Quoted passage:
▼

A wire is stretched to increase its length by 2%, then the percentage change in its resistance is _________.

(D)
\(R =\frac{\rho l}{A}=\frac{\rho l^2}{A l}=\frac{\rho l^2}{V}\)
Volume V remains constant on stretching
\(R \propto l^2\)
\(l_1=l\) and \(l_2=l+2 \% l=1.02 l\)
Now \(\frac{ R _2}{ R _1}=\left(\frac{l_2}{l_1}\right)^2\)
\(\begin{aligned} \therefore \frac{ R _2}{ R _1} =\left[\frac{1.02 l}{l}\right]^2 \\ \therefore R _2 =1.0404 R _1\end{aligned}\)
\(\begin{aligned} \text { Change } =\frac{R_2-R_1}{R_1} \times 100 \% \\ = \frac{1.0404 R_1-R_1}{R_1} \times 100 \% \\ = 4.04 \% \approx 4 \%\end{aligned}\)
Second Method :
\(\begin{aligned} R =\frac{\rho l^2}{V} \\ d R =\frac{\rho}{ V }(2 l) d l \\ \frac{d R }{ R } =\frac{\frac{\rho}{ V }(2 l) d l}{\frac{\rho l^2}{V}} \\ \frac{d R }{ R } =2 \frac{d l}{l} \\ =2 \times 2 \% \\ =4 \%\end{aligned}\)

▲

Supplied data:

▼

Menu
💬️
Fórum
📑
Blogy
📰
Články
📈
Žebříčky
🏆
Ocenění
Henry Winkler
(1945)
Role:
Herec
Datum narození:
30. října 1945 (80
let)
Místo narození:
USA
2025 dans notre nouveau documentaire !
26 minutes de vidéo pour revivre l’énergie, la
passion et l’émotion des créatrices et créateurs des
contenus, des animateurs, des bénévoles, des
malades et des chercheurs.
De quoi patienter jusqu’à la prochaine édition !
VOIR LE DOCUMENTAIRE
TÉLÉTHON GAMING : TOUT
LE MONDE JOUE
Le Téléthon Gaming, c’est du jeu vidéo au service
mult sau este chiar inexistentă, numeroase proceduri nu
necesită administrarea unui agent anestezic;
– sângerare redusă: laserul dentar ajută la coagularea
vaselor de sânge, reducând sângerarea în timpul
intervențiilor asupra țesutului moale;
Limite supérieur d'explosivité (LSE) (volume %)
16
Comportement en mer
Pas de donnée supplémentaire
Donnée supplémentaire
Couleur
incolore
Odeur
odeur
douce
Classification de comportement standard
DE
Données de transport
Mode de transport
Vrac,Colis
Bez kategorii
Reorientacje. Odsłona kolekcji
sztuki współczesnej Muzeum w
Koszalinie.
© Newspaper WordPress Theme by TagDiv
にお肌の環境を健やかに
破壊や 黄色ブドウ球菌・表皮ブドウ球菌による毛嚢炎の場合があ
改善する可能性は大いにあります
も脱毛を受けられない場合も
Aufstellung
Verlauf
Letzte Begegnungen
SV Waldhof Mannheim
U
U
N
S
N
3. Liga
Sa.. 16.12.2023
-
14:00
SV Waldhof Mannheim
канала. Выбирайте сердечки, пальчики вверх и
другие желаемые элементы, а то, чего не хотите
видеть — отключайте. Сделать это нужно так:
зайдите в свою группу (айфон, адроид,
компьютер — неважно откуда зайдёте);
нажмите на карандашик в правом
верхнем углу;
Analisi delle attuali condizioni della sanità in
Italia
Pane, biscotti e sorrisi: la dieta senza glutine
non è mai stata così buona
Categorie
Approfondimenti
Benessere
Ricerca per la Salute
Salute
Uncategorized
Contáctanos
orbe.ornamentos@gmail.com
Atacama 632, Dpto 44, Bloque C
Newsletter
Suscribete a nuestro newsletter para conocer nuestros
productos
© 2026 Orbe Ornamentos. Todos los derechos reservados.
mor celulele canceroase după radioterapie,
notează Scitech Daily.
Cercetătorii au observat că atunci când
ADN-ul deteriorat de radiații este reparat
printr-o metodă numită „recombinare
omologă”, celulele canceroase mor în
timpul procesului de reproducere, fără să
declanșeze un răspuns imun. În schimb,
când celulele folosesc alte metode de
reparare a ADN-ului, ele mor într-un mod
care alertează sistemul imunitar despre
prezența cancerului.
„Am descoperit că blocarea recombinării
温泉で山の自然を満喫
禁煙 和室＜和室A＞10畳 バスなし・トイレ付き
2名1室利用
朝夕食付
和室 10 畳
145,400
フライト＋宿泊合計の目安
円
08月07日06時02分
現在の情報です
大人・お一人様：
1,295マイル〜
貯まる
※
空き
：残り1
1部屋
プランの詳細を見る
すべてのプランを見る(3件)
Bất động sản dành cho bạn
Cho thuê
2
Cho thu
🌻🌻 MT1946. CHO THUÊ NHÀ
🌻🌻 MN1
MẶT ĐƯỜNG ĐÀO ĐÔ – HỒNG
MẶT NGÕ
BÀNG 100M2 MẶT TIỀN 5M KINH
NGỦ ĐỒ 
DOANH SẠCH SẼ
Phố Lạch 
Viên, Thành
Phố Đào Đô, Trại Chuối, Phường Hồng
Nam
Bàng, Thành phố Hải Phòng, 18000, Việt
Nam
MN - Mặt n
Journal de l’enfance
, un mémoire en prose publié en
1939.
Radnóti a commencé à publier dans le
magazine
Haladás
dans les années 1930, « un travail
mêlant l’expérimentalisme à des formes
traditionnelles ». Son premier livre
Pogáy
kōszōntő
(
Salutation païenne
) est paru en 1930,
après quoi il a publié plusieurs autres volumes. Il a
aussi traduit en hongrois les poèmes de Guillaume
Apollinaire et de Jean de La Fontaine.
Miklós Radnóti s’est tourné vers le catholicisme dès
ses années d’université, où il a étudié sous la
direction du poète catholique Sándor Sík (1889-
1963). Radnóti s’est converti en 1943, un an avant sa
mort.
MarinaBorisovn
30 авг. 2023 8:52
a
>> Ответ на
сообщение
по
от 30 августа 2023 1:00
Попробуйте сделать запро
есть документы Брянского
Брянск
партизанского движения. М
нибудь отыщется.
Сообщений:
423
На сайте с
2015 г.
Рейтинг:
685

▲

Problem to work on:
Duplicate the part of the stretched-wire resistance solution starting at "A wire is stretched" and ending at "and \(l_2=l+2 \% l=1.02 l\)".

Written answer:
A wire is stretched to increase its length by 2%, then the percentage change in its resistance is _________.

(D)
\(R =\frac{\rho l}{A}=\frac{\rho l^2}{A l}=\frac{\rho l^2}{V}\)
Volume V remains constant on stretching
\(R \propto l^2\)
\(l_1=l\) and \(l_2=l+2 \% l=1.02 l\)